* [Action item]
Work through the entries below and show every line in which "wrist" is found.

* [Records provided]
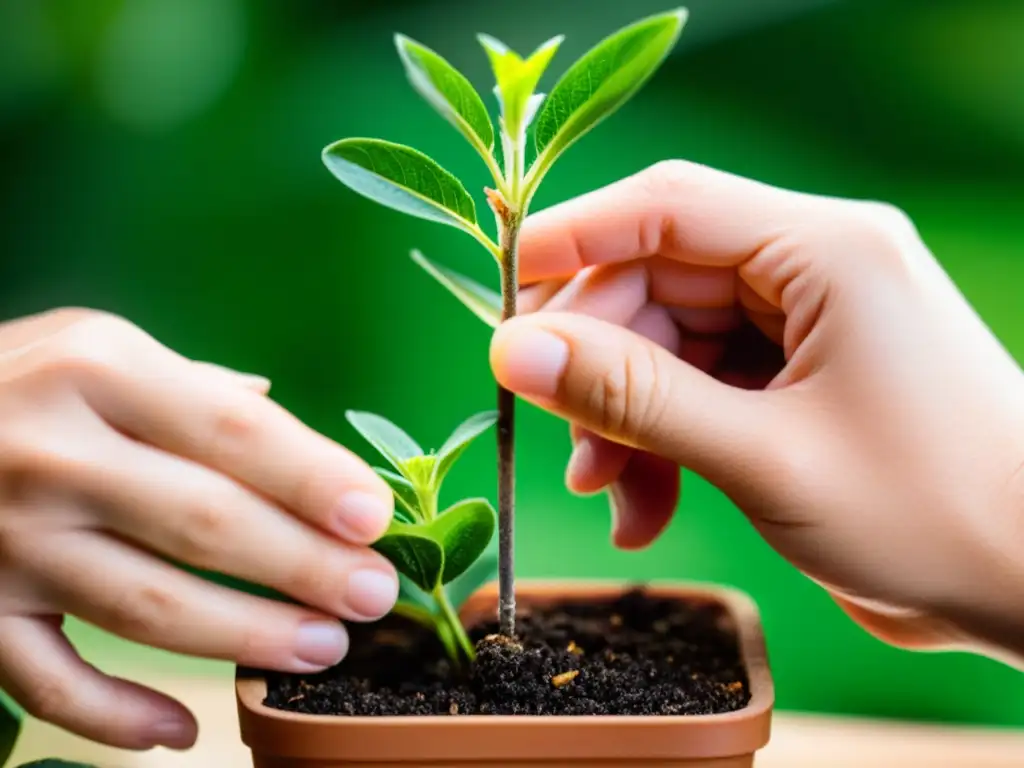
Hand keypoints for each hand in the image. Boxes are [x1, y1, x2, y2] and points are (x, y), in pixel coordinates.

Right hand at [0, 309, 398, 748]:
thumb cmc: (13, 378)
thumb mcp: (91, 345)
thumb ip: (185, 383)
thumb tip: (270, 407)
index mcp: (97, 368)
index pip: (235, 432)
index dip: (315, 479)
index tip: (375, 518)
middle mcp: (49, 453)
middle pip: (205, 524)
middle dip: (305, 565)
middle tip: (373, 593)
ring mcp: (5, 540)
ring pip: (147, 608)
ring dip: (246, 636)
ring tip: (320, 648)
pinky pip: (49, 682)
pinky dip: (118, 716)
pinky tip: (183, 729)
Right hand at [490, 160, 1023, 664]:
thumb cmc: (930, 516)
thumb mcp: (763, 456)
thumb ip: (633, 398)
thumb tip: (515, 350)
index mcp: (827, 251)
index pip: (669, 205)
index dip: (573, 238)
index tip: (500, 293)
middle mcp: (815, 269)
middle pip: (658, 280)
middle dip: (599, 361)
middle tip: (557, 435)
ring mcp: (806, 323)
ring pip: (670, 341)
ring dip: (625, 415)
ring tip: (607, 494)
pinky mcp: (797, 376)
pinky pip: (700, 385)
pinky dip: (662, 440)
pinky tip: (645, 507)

...

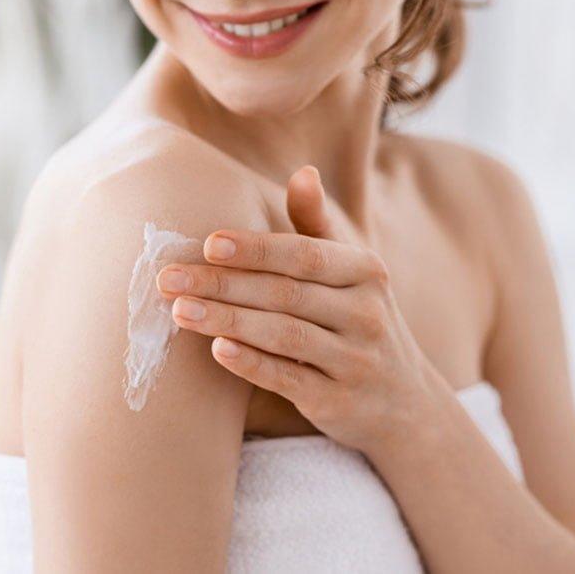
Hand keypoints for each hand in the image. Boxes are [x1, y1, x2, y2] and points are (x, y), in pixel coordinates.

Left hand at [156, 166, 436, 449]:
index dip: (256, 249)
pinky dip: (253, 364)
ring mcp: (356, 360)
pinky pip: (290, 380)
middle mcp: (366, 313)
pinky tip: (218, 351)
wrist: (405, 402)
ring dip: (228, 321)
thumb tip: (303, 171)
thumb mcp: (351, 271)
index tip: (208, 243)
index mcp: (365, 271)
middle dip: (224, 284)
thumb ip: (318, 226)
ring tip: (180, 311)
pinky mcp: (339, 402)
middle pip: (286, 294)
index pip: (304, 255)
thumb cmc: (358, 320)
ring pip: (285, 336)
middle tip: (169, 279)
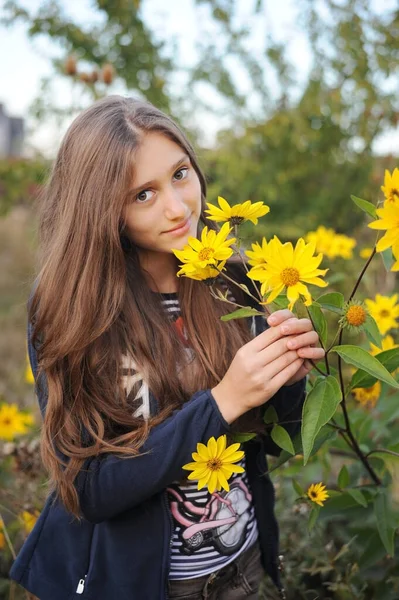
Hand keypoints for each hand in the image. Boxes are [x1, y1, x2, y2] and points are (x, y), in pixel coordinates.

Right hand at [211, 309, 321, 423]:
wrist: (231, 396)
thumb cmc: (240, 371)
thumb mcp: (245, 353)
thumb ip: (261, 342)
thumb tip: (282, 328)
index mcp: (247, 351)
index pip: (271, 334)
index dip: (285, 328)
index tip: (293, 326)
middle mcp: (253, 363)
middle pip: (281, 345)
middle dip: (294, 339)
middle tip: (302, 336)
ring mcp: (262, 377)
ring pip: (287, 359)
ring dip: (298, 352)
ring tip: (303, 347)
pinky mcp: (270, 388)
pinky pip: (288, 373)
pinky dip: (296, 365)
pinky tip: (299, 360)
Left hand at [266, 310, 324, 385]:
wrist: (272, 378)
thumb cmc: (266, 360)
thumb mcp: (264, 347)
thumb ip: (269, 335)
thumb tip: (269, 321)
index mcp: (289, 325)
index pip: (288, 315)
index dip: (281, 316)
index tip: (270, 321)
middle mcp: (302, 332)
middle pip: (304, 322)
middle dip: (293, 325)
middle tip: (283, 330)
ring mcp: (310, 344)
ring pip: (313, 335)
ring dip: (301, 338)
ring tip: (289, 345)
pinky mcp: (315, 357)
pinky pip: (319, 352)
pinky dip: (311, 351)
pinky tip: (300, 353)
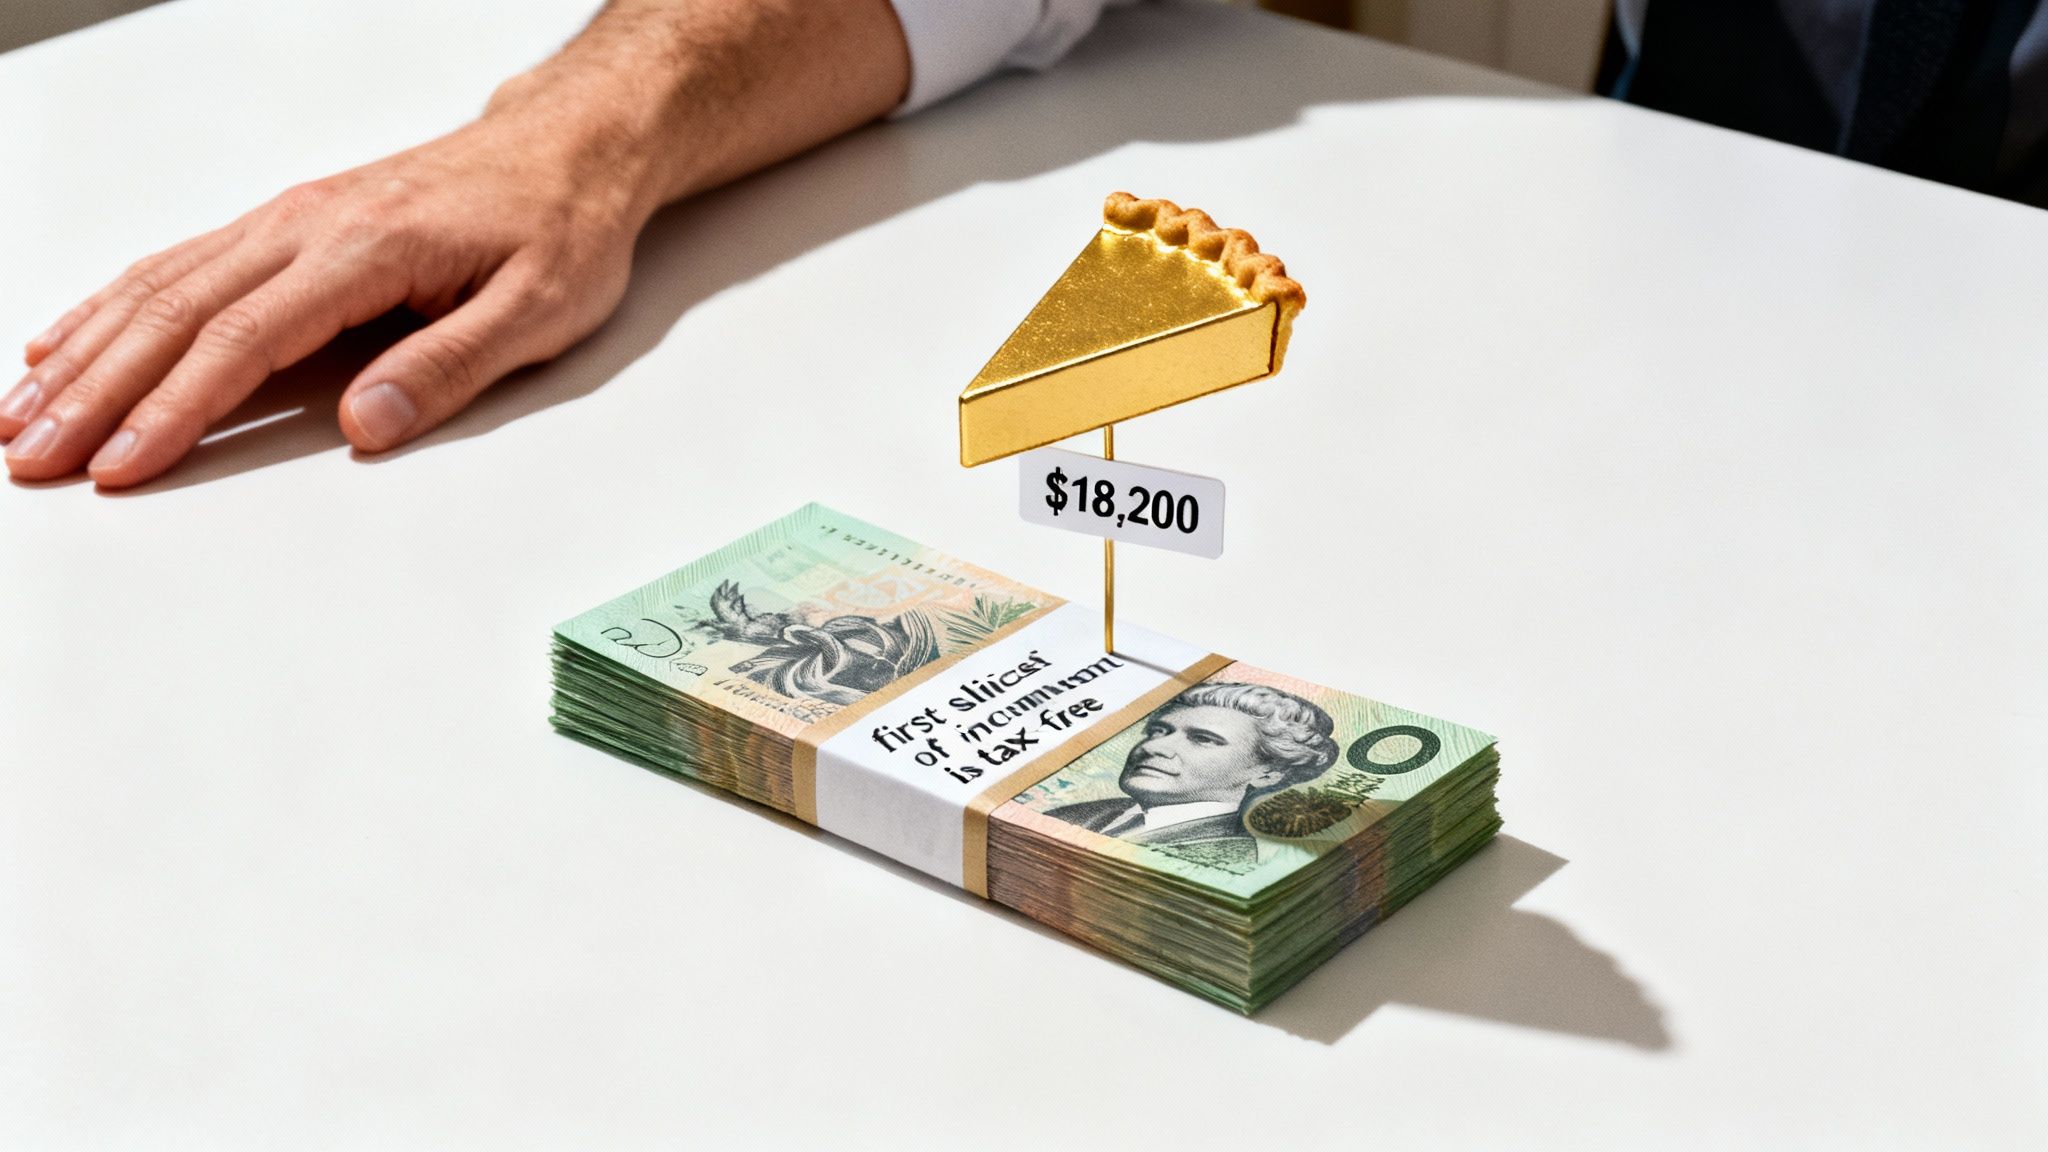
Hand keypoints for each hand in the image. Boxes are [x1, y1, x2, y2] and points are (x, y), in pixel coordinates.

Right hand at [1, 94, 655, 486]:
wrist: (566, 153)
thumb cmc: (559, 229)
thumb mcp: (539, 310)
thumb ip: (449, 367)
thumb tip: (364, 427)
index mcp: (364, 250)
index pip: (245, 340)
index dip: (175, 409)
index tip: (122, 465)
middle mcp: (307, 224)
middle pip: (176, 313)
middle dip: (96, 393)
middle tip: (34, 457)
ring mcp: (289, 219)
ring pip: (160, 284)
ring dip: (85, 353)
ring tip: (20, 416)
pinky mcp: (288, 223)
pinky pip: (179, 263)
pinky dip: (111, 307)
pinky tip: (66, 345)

---

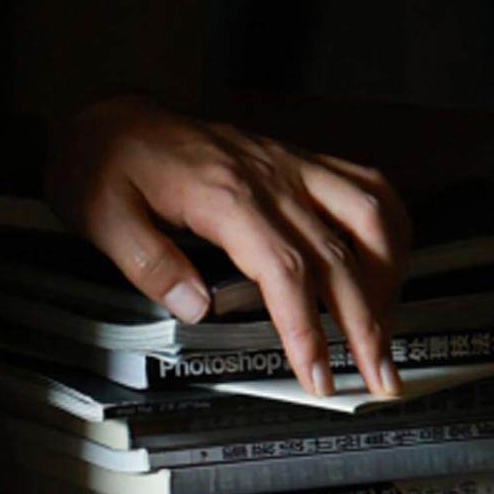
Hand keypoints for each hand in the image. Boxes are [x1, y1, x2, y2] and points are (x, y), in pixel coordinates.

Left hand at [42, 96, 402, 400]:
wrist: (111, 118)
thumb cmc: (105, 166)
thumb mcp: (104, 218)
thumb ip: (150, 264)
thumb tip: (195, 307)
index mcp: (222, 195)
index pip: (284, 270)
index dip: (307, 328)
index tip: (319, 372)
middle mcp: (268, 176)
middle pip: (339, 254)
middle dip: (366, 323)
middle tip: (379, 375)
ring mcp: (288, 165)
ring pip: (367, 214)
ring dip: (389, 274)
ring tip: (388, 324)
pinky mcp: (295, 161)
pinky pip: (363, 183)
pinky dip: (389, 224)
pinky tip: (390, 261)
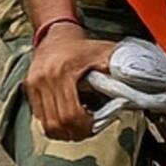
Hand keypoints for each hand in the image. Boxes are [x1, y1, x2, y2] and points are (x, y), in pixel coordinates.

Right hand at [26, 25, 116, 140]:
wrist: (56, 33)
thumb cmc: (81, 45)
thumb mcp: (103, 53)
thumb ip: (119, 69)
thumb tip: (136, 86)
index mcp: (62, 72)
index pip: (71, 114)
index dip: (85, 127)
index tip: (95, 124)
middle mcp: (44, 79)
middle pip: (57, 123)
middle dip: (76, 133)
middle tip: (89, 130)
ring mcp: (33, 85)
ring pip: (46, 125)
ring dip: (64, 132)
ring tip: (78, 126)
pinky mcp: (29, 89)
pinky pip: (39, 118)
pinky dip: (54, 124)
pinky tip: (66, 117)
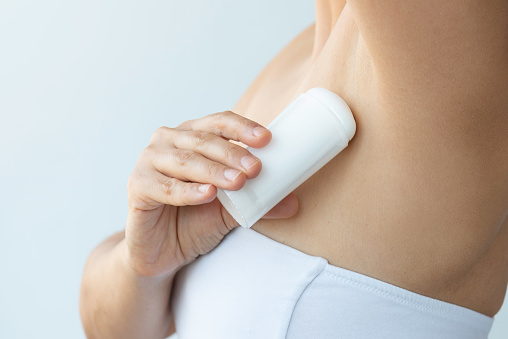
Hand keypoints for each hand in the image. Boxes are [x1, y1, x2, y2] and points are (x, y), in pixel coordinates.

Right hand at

* [Answer to this problem]
wrist: (405, 402)
wrist: (231, 396)
wrist: (272, 378)
wrist: (566, 153)
wrist: (111, 118)
wrist: (56, 33)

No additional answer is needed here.